TAREAS:
- A) En la reseña sobre Pedro Susz, ¿qué institución fundó Susz junto con Mesa y otros?
- B) Reproduce sin cambios el pasaje de la reseña sobre Pedro Susz que va desde "Hace algunos meses" hasta "dos pequeñas reseñas.".

TEXTO PROPORCIONADO:
Brújula Digital |6|12|20|

Fernando Molina / Tres Tristes Críticos

Hace algunos meses publiqué en este mismo blog una reseña de La pantalla indiscreta, una historia de la industria y el consumo cinematográfico en Bolivia debida al gran historiador Antonio Mitre. En esta obra se hacía una referencia elogiosa al estudio de Pedro Susz sobre el cine boliviano de la época silente, aparecido inicialmente en la obra La Campaña del Chaco y el ocaso del cine silente boliviano y luego como primer capítulo de la Historia del cine boliviano que dirigió Carlos Mesa y publicó Plural en 2018. No había leído ni la monografía de Susz ni el libro de Mesa, algo que decidí corregir en estos días. El resultado de esta lectura se verá en esta y otras, estimo, dos pequeñas reseñas.

Pedro Susz es el más experimentado y uno de los dos o tres más importantes críticos de cine del país. También es un teórico de la comunicación social, autor de dos gruesos volúmenes dedicados a pensar las industrias culturales y se ha desempeñado con corrección y sin demasiadas críticas en la gestión municipal paceña. Su obra pública más importante fue la fundación, junto con Mesa y otros, de la Cinemateca Boliviana, la cual dirigió en los mejores años de esa institución. Bueno, estas cosas probablemente ya las sepan los lectores, aunque nunca hay que perder la esperanza de que alguien muy joven también se haya incorporado a ellos.

Como escritor, Susz es disímil. Uno es el crítico mordaz y barroco de las columnas que firma en La Razón. Otro, el pensador más bien machacón y larguero de las obras teóricas. Uno tercero, por último, es el Susz ensayista, que, a juzgar por la obra que comentamos, por su ensayo sobre Fellini y por otro excelente que escribió sobre la Asamblea Constituyente, habría que considerar el mejor de todos. 

Su monografía histórica sobre el cine silente está escrita con claridad, inteligente acumulación de datos (los precisos para presentar un panorama impresionista convincente de la época en la que las películas mudas estuvieron en las pantallas bolivianas: 1897-1940) y, además, un rasgo que también está muy presente en sus críticas, sentido del humor. Esta combinación hace que la lectura de este texto sea provechosa y al mismo tiempo entretenida.

SECCIÓN DE DATOS:
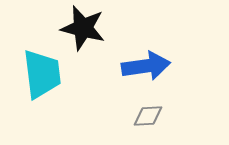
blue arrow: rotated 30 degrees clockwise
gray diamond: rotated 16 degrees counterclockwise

RESULTADOS:
- A) La Cinemateca Boliviana.

- B)
Hace algunos meses publiqué en este mismo blog una reseña de La pantalla indiscreta, una historia de la industria y el consumo cinematográfico en Bolivia debida al gran historiador Antonio Mitre. En esta obra se hacía una referencia elogiosa al estudio de Pedro Susz sobre el cine boliviano de la época silente, aparecido inicialmente en la obra La Campaña del Chaco y el ocaso del cine silente boliviano y luego como primer capítulo de la Historia del cine boliviano que dirigió Carlos Mesa y publicó Plural en 2018. No había leído ni la monografía de Susz ni el libro de Mesa, algo que decidí corregir en estos días. El resultado de esta lectura se verá en esta y otras, estimo, dos pequeñas reseñas.